9) What would you like to do next?
-add another medication as the patient is taking the maximum dose of bendrofluazide
10) What medication would you like to add?
-nifedipine 20 mg PO BD (captopril also OK)
11) When would you like to see the patient again?
-the patient should return to clinic in 2 weeks to have BP rechecked
Case 1
A 35 year old female with diabetes (diagnosed 3 years ago, on metformin) comes to see you in the diabetes clinic. The nurse has already taken her blood pressure and it is 200/140. She is complaining of chest pain and shortness of breath.
1) What is the MAP?
-MAP = [SBP + (DBPx2)]/3 = (200 +(140x2))/3 = 160
2) What urgent investigations would you like to order?
-ECG, CXR, creatinine, urine dipstick, RBG
The patient tells you that her chest pain is worse with exertion. She also complains of orthopnea and paroxysmal nocturnal dyspnea over the last several days. Pulmonary examination reveals bilateral crepitations. The rest of the exam is unremarkable. The chest x-ray shows pulmonary edema. The ECG is normal. You are still waiting for other tests.
3) What is your diagnosis?
-hypertensive emergency with pulmonary edema since this patient has end organ damage (CCF)
4) Where do you admit the patient?
-ICU
5) What treatment would you like to begin?
-LMNOP (Lasix, Morphine, Nitrates, Oxygen, cardiac Position) for pulmonary edema and IV Hydralazing (or other IV antihypertensive) for BP
6) What is your goal BP?
-you would like to lower the MAP by 25% (MAP 180 à120). Could also just use DBP and try to reduce this to less than 120.
You admit the patient to the ICU and start lasix, morphine, oxygen, nitroglycerin and put the patient in cardiac posture. The blood pressure is still 200/130 so you start an IV hydralazine drip with orders to titrate the drip to a goal MAP of 120. You stay by the bedside and the blood pressure comes down appropriately. After 2 hours the BP is 160/100 (MAP 120). You leave the patient on the hydralazine drip overnight and see the patient the following day. Her chest pain and shortness of breath have now resolved. The patient’s creatinine has come back normal.
7) What do you do now?
Start oral medication. In this case would start with at least 2 like nifedipine 20mg BD and captopril 25mg BD. Will need to transition slowly from IV drip to oral meds to prevent BP from rising again.

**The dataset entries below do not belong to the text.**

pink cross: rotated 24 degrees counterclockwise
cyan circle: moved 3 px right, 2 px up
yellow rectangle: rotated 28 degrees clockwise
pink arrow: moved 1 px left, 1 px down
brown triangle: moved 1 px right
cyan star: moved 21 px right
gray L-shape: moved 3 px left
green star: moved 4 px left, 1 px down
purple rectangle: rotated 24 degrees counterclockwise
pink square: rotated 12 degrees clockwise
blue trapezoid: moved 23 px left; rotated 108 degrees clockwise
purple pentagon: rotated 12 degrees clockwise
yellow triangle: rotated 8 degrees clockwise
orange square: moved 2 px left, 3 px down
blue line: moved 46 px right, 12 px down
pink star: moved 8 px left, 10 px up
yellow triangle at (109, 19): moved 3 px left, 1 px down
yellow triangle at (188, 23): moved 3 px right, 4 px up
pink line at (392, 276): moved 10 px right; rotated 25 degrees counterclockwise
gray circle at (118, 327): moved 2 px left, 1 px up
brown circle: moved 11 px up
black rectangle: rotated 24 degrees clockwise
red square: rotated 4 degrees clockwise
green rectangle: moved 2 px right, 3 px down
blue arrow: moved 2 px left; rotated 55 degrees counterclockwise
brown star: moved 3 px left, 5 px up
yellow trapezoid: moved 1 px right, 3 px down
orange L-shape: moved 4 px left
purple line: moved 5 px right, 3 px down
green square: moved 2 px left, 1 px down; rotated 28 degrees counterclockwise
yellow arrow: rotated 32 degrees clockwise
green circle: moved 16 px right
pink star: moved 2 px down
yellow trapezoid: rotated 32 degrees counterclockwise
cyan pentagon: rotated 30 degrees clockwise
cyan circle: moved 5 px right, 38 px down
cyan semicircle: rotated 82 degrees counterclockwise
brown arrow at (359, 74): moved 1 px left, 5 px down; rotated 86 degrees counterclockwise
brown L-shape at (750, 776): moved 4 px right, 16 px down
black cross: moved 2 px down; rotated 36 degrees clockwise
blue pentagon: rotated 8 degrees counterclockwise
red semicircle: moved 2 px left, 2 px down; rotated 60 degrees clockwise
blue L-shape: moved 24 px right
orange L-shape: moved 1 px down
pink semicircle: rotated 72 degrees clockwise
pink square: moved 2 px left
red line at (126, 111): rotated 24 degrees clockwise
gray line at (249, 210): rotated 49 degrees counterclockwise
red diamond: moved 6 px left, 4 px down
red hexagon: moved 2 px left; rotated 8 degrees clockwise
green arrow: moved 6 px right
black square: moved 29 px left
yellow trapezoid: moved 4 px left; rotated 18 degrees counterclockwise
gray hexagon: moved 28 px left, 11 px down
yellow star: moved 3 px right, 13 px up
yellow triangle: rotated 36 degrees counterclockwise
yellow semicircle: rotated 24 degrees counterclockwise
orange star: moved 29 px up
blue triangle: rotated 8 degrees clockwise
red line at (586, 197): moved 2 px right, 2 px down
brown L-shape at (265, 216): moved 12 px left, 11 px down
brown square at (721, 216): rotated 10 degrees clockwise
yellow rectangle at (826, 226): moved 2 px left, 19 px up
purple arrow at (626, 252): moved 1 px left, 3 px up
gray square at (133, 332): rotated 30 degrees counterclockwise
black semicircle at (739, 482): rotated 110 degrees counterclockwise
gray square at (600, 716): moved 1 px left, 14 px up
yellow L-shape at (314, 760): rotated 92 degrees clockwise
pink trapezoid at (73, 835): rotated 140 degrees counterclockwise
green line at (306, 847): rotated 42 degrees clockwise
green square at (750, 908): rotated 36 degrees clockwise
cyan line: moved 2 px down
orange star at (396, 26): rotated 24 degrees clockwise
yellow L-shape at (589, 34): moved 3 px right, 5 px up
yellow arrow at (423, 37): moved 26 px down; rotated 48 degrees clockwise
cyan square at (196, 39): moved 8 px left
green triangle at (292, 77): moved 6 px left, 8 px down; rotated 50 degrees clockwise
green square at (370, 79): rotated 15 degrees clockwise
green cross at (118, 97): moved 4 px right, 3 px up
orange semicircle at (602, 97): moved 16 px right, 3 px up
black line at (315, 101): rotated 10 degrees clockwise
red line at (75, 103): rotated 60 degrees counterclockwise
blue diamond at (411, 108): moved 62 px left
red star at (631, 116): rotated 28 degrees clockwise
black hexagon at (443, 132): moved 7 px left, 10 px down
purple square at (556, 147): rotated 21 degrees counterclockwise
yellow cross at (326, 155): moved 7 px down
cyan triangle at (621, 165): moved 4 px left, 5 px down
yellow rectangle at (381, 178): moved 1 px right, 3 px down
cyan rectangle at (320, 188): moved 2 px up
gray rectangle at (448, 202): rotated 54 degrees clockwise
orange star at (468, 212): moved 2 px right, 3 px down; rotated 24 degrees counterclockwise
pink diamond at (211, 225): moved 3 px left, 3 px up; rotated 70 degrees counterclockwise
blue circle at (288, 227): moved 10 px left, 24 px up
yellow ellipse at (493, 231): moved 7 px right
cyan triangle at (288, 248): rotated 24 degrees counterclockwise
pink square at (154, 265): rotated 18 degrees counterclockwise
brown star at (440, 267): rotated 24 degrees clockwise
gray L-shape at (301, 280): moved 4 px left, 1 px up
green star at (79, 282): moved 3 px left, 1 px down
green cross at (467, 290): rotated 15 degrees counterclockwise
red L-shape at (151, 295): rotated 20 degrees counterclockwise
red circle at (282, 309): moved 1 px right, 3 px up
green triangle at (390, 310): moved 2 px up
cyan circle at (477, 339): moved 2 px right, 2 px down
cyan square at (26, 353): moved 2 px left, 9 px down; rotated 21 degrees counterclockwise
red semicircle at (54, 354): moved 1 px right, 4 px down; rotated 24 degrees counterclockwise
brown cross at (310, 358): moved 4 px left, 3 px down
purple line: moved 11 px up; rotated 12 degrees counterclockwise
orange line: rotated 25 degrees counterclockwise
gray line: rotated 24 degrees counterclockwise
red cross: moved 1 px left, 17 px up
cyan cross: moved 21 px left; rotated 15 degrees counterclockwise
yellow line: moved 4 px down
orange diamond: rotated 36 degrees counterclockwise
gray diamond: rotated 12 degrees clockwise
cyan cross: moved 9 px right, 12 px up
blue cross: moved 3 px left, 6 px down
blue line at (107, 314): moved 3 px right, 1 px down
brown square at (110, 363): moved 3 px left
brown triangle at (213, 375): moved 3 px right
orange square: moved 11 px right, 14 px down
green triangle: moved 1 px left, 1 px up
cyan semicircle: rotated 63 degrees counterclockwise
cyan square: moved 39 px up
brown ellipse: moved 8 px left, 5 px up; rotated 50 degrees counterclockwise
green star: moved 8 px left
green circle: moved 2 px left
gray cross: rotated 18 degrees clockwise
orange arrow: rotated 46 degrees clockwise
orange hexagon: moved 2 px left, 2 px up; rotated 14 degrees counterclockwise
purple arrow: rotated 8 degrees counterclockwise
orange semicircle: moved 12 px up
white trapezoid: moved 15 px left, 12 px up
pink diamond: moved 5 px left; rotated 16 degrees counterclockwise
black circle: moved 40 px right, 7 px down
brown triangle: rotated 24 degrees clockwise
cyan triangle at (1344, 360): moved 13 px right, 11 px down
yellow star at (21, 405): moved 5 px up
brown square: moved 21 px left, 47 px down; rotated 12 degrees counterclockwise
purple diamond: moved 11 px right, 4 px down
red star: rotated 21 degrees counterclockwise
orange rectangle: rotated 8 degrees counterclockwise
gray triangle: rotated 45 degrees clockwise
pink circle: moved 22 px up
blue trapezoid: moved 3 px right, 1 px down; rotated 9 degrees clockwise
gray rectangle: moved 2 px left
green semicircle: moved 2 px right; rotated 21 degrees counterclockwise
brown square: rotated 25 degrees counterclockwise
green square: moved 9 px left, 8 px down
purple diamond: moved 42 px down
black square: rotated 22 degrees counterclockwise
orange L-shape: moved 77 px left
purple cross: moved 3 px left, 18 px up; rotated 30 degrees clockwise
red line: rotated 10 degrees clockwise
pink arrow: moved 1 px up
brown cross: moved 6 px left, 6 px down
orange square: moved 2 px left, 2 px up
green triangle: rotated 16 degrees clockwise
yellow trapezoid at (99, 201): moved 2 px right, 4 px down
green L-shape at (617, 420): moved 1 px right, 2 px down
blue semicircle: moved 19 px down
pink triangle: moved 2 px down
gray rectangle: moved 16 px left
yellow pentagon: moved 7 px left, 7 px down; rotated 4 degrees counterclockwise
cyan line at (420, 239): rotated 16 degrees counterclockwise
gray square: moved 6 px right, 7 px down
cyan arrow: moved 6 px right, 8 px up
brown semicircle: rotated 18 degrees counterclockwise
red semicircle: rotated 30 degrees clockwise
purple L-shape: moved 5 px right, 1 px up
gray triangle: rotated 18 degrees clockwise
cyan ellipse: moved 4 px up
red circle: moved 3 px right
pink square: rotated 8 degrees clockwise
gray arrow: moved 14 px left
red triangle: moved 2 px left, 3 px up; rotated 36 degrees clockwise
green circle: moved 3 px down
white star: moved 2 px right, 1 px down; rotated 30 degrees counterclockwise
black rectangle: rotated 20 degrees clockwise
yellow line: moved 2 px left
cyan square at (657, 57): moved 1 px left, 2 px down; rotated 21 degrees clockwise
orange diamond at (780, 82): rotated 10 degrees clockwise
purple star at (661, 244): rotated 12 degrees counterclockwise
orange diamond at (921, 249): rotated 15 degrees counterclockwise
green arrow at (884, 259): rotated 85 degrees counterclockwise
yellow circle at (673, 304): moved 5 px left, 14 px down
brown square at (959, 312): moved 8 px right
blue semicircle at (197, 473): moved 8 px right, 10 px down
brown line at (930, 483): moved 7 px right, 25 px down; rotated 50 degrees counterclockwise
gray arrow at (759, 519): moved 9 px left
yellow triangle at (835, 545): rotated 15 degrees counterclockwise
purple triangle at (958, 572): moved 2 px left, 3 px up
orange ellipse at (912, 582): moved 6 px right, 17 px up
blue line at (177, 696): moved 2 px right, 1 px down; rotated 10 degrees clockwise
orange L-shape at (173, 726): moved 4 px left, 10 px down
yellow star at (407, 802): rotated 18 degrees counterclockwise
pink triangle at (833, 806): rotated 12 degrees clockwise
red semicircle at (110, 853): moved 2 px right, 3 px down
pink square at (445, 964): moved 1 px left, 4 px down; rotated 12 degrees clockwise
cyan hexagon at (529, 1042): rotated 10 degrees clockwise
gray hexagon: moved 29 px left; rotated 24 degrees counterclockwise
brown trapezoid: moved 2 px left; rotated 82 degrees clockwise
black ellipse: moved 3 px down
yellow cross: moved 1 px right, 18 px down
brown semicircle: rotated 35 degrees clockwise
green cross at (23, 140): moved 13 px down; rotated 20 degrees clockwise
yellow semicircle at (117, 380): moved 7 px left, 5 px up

You start the patient on nifedipine 40mg PO BD and captopril 25mg PO BD and slowly titrate off the hydralazine drip. The MAP remains around 120. You decide to transfer the patient to the floor the following day. One day later, on MWR, the BP is 160/100 (MAP 120) remains around 120. The patient feels fine. You decide to discharge the patient.
8) What is your long term goal for the patients BP?
-goal of BP <140/90
9) When will you see the patient in clinic?
-patient should return to clinic in 2 weeks
The patient returns to clinic in 2 weeks. BP remains 160/100.
10) What do you do next?
Continue Nifedipine 40mg PO BD and increase captopril to 50mg PO BD. Have the patient return to clnic in 1 month.